To Donald Trump's campaign, the defiant Fulton County Jail mugshot is a way to spin the narrative and make Trump look like a victim wrongfully accused for seeking justice. They're doubling down on the never-back-down attitude by selling merchandise at their online store with the mugshot. The collection features the caption "Never Surrender!" and includes shirts, mugs, koozies, and bumper stickers. Even before his Fulton County appearance, Trump's campaign used a fake mugshot captioned "Not Guilty" on merchandise after his first indictment.

A message on Trump's campaign website proves the stance he's taking with the mugshot. In the note paired with the already infamous pic, he claims he's committed no crime — despite his four indictments. He attempts to divide the country by saying, "The Left wants to intimidate YOU out of voting for a political outsider who puts the American people FIRST. ... I WILL NEVER SURRENDER OUR MISSION TO SAVE AMERICA."

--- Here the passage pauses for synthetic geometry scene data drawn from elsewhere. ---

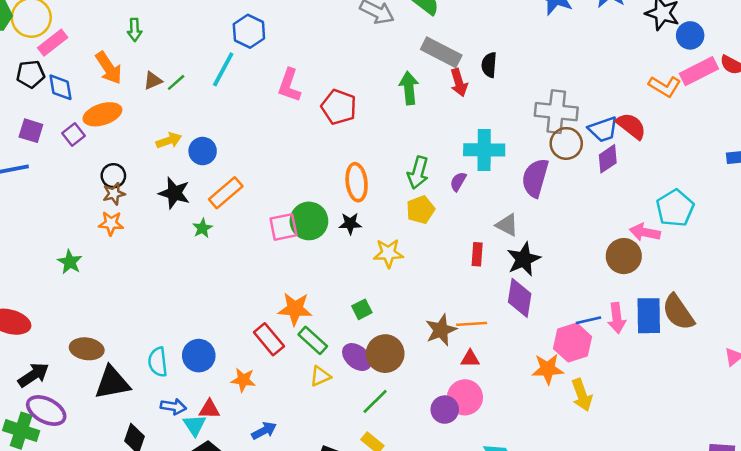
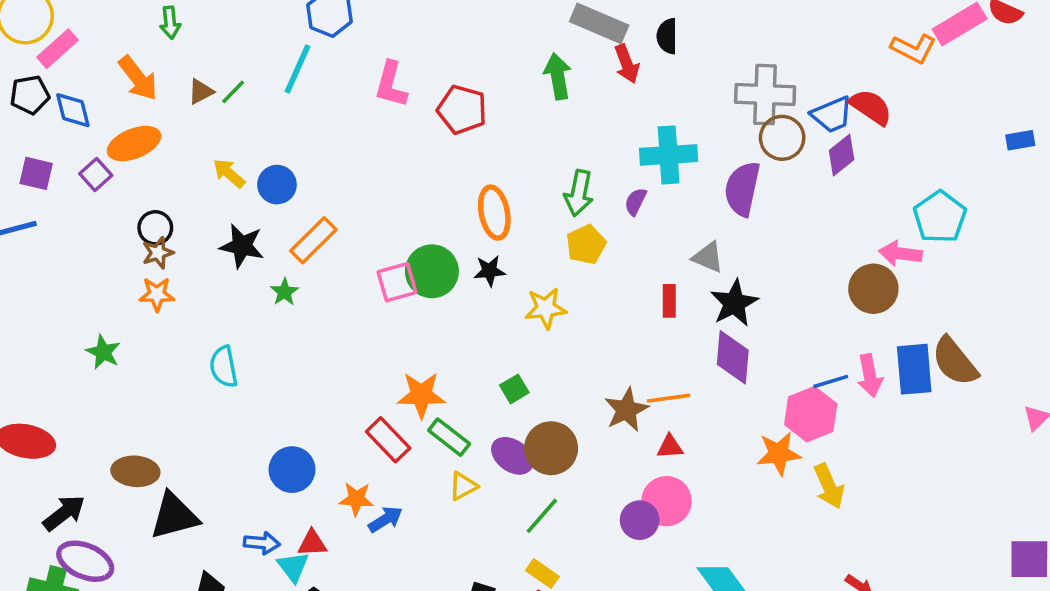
yellow arrow: (169, 141) -> (229, 173), turned -115
cyan semicircle: (158, 362) -> (224, 367), moved
blue arrow: (264, 431) -> (385, 519), moved

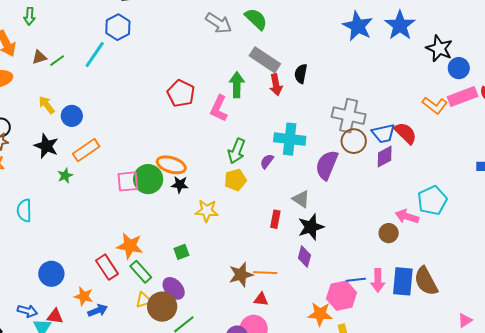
pink L-shape: (391, 85) -> (219, 108), moved
orange ellipse: (494, 213) -> (171, 165), moved, turned -72
brown circle: (873, 289) -> (389, 233), size x0.7
purple diamond: (733, 357) -> (304, 257), size x0.7
brown circle: (551, 448) -> (162, 307), moved

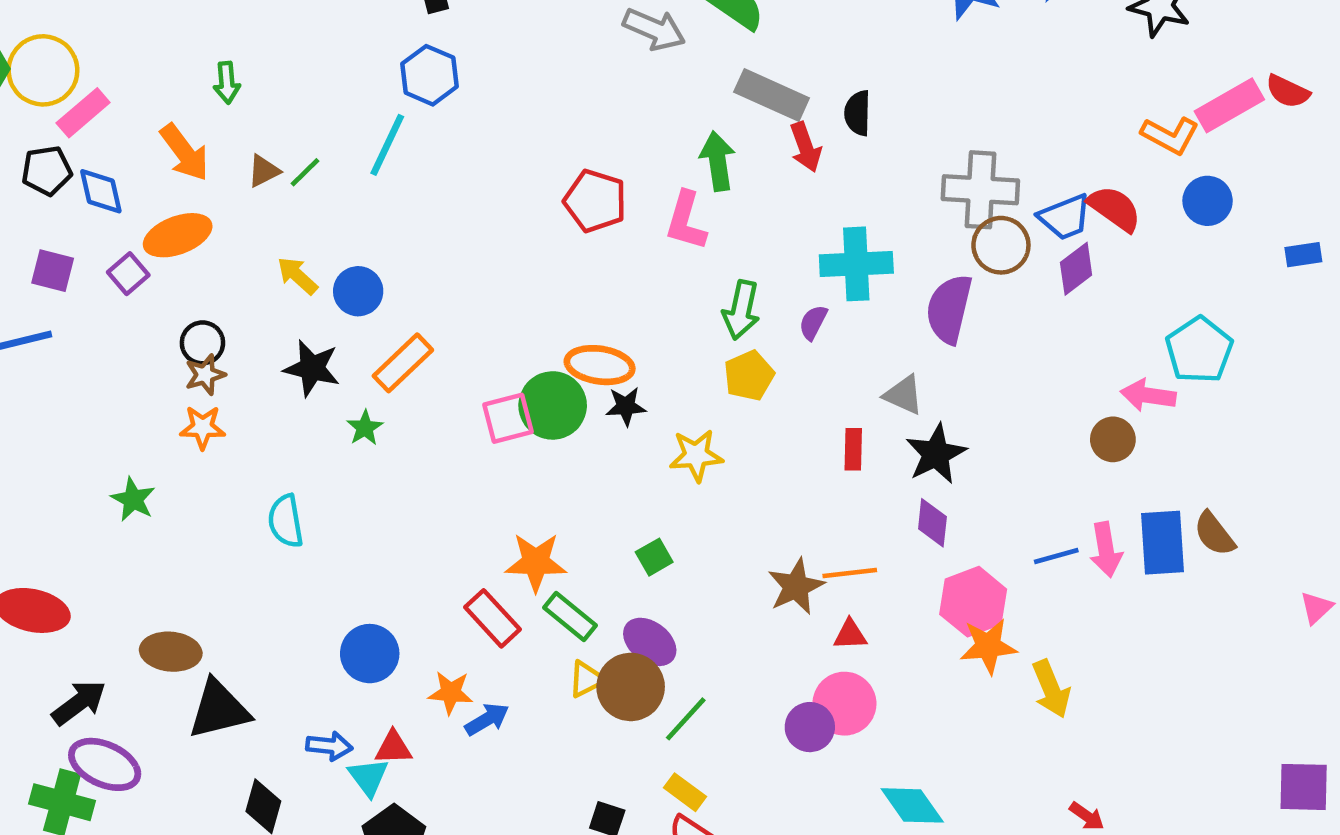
blue circle: (459, 68) -> (1208, 201), moved
brown semicircle: (426, 281) -> (1214, 534), size x0.7
pink hexagon: (342, 296) -> (973, 602), moved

No matter how Trump's campaign tries to use the mugshot to change the narrative surrounding his actions, some see this as a moment of defeat for the former president. Communication and journalism professor Marty Kaplan from the University of Southern California Annenberg told AP News how images carry more weight than the word "indictment." Kaplan added, "A mug shot is a genre. Its frame is, 'This is a deer caught in the headlights. This is the crook being nailed.' It's the walk of shame moment."